Why Morgan Stanley Is 'Bullish on China'
Yicai Global
/SOURCE : Yicai
Why Morgan Stanley Is 'Bullish on China'

(Yicai Global) Feb. 15 -- Morgan Stanley advises investors to buy Chinese stocks and predicts China's citizens will join the ranks of the wealthy by 2027 -- a bit of very encouraging news for low-income earners in the country.

China will avoid a banking crisis and become a high-income society by 2027, Bloomberg reported, citing a recently published 118-page report by the investment bank titled 'Why We Are Bullish on China.'

Overseas investors are generally concerned about China's mounting debts, slow pace of reform and potential trade conflict with the US. They are concerned leverage may get out of hand, or China may get stuck in a middle-income trap, with a stagnant economy just like in Japan in the 1990s.

In the report, the bank admits that the concerns are justified, but as its analysts point out, today's China is markedly better positioned than Japan in the 1980s and 1990s. China's real annual economic growth rate is projected to slow to 4.6 percent in 2021 to 2025, a much higher rate relative to Japan's in the 1980s.

Meanwhile, China is stepping up its transition toward high-value-added manufacturing and service industries, which will gradually become the main drivers of economic growth. Morgan Stanley estimates China's per capita income will rise to USD12,900 from USD8,100 in the next 10 years. As defined by the World Bank, a country has a high-income economy if per capita income is more than USD12,474.

Morgan Stanley also listed some other positive factors in its report, including structural reforms implemented by the country's leaders. For example, uncompetitive state-owned enterprises will be shut down to create opportunities for emerging industries and high-value-added businesses. It will boost innovation and development among Chinese companies.
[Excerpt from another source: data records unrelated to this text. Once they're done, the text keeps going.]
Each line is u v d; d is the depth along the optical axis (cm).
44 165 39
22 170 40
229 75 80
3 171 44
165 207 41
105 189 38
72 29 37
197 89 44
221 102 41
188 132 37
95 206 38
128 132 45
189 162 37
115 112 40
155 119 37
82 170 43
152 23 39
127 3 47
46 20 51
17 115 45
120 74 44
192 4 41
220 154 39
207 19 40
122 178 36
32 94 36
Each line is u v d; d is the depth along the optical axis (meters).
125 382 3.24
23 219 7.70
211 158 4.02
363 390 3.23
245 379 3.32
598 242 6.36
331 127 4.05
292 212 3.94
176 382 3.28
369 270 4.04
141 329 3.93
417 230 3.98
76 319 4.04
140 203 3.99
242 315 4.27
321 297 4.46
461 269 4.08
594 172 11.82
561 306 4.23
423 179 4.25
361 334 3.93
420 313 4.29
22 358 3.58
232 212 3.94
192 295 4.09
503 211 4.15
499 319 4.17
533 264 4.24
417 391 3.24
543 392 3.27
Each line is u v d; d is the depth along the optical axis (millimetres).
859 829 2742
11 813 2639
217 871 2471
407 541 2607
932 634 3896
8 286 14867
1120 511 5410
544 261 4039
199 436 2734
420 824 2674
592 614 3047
In discussing China's debt problems, a main cause of concerns for foreign investors, Morgan Stanley believes the country is still unlikely to suffer a financial crisis despite the steep rise in its national debt (as a percentage of GDP) from 147 percent in 2007 to 279 percent last year. That is mainly because China is a savings-based economy, and most debts are funded by China's own savings and have been used to fund investment. Furthermore, a strong net asset position and continuous current account surplus will cushion the Chinese economy against external shocks, and China's massive foreign exchange reserves will also safeguard its financial system against destabilizing factors.

The yuan is weakening, but will not go into freefall, according to the bank. Its analysts believe China's leadership has diverted the focus away from stimulating economic growth toward prevention of financial risks, which is actually a positive viewed from the long-term perspective.